– Yes, и ты хочешь остаться собой и при этом откусить часть торта, – продолжил тот, взяв второй стакан и начиная его так же натирать, как и прежний. – Предыдущие ораторы меня не убедили, а ты сможешь, – опустошив стакана, произнес я. Тот водрузил стакан на стол, взял бутылку, кинул в опустевший еще три кусочка льда и, наполнив его до краёв начал. – Лазарев как ты думаешь, выглядел бы наш разговор на страницах книги, и твоя жизнь. Она бы была как обилие произведений, множества слов, но развития и действия никакого. Тебе предложили наполнить эти слова хоть каким-то подобием сюжета, и ты сетуешь на то, что не хочешь? Я прочитал много книг, еще больше бросил где-то на половине, а все, потому что на протяжении сотен страниц ничего не происходило, а душевные терзание главного героя по поводу его тягостей жизни были, как и твои, сильно натянутые. – Натянутые, – раздосадовано ответил я ему. – Да именно, – снова взяв стакан в руки и продолжая его тереть, продолжал тот. Ты пытаешься строить из себя лирического героя, но вот тебя дали шанс и… You are afraid to find out the truth about the mother and father about the set about all. – Снова перешёл тот на другой язык. -And all from the fact that you really are a lyrical hero.
– Я об этот не просил, – произнес я. – Ни кто не просит, если бы мы знали о последствиях наших решений, то мы бы их не принимали. Человека определяет, не то падает ли он от удара, а то встает ли он и дерется или же просто бежит. – Значит по твоему моя жизнь, это сплошной длинный монолог, лишенной всякого смысла, – отпив глоток из стакана произнес я. Тот поставил стакан, натертый до состояния невидимости, и только стекло коснулось стола как я тут же потерял его из виду, и, взяв другой он ответил, – знаешь, есть произведение целая книга, известного автора, в ней герой гонится за человеком в черном, по сути целых триста страниц бредет по пустыне и все. Зачем и почему, читателю так и не говорят. Но настигнув, наконец, его они просто говорят, и человек в черном просто умирает сам.
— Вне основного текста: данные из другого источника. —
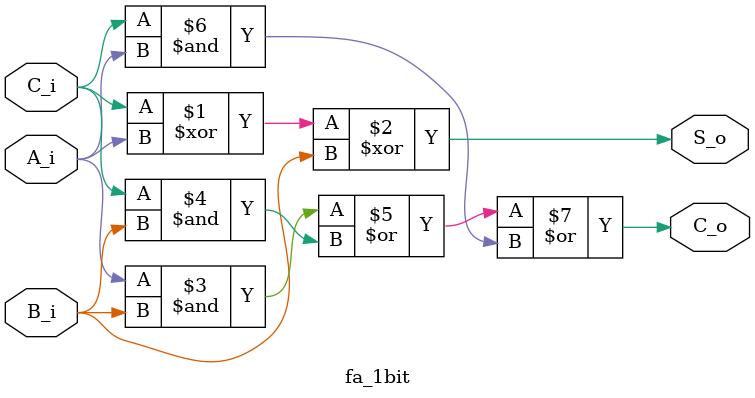
<source format=v>
`timescale 1ns / 1ps // Define time tick unit.

module full_adder_tb;

	// Input signals
	reg A, B;
	reg Cin;         // Carry in

	// Output signals
	wire Sum;
	wire Cout;       // Carry out

	// Instantiate the Unit Under Test (UUT)
	fa_1bit uut (.A_i(A), .B_i(B), .C_i(Cin), .S_o(Sum), .C_o(Cout));

initial begin
    // Setup the signal dump file.
    $dumpfile("full_adder.vcd"); // Set the name of the dump file.
    $dumpvars;                   // Save all signals to the dump file.

    // Display the signal values whenever there is a change.
    $monitor("A=%b, B=%b Cin=%b | Cout=%b Sum=%b", A, B, Cin, Cout, Sum);

    // Initialize the input signals
    A = 0; B = 0; Cin = 0;

    // Change input signals; wait 20 time units for each change
    #20; A = 1'b0; B = 1'b1; Cin = 1'b0;
    #20; A = 1'b1; B = 1'b0; Cin = 1'b1;
    #20; A = 1'b1; B = 1'b1; Cin = 1'b1;
    #20; $finish; // End the simulation.
end
endmodule

module fa_1bit(input A_i, input B_i, input C_i, output S_o, output C_o);
  assign S_o = C_i ^ A_i ^ B_i;
  assign C_o = (A_i & B_i) | (C_i & B_i) | (C_i & A_i);
endmodule

</source>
Твоя жизнь сейчас примерта такая, лишённая мотивации, но с потенциалом. – Что, – уставившись на него, произнес я и было хотел продолжить, но тот не закончил. – Но вот что интересно, за этой книгой последовало еще шесть и в них все стало понятно, оказалось, что незавершённое произведение, а история, растянутая на десятилетия. В дальнейшем все стало понятно мотивы, цель, подоплека, но если бы я остановился на первой, то я бы ничего из этого не узнал! la vie est action, peur des nouveaux moyens d’arrêter de vivre.
– Я не боюсь, – ответил я, поняв то, что произнес тот. – Да тогда почему ты в «Мире Лжи»? – Потому что это твой бар, – ответил я. Трим, улыбнулся и, пододвинувшись ко мне, промолвил, – I’m not talking about the name of the bar! – Там две стороны и какую я должен принять, на какую встать? – Это уже решать тебе, твоя же история, – вернувшись обратно ответил он. Я погрузился в раздумья, внутренний голос напомнил о себя, взвешивая все и обдумывая по нескольку раз каждый из вариантов, возможностей. Эти мысли могли бы вылиться на десятки станиц текста, это образ был навеян Тримом, но во всех этих раздумьях я упирался в одну и ту же стену, я не мог выбрать сторону, и все от того что принадлежал к одной, а жил по принципам иной, но только вмести они составляли меня. Так что я непрошено, к какому из выводов, хотя нет к одно решения принял! – Я наполню книгу смыслом, – произнес я обратившись к бармену. Тот стоял ко мне спиной и, повернувшись, произнес, – что простите? Это был уже не Трим, а кто-то иной. Я улыбнулся и произнес, – да ничего, – мой взор упал ниже на стол и я увидел плоды стараний Тримма. Пирамиды из стаканов стояла чуть левее меня, она была прямо под потолок, и все это время я ее не видел, как и ту часть мира. – Вот о чем ты, меняется лишь наш взгляд, – я оставил деньги за напиток и проследовал к выходу. На секунду я задержался в дверях, обернулся, что бы убедится в том, что пирамида не плод моего воображения. Поразительно с входа ее было отчетливо видно, лучи света от лампы, что висела над баром освещало ее, но стоило отойти на шаг и она тут же скрывалась, прямо на виду.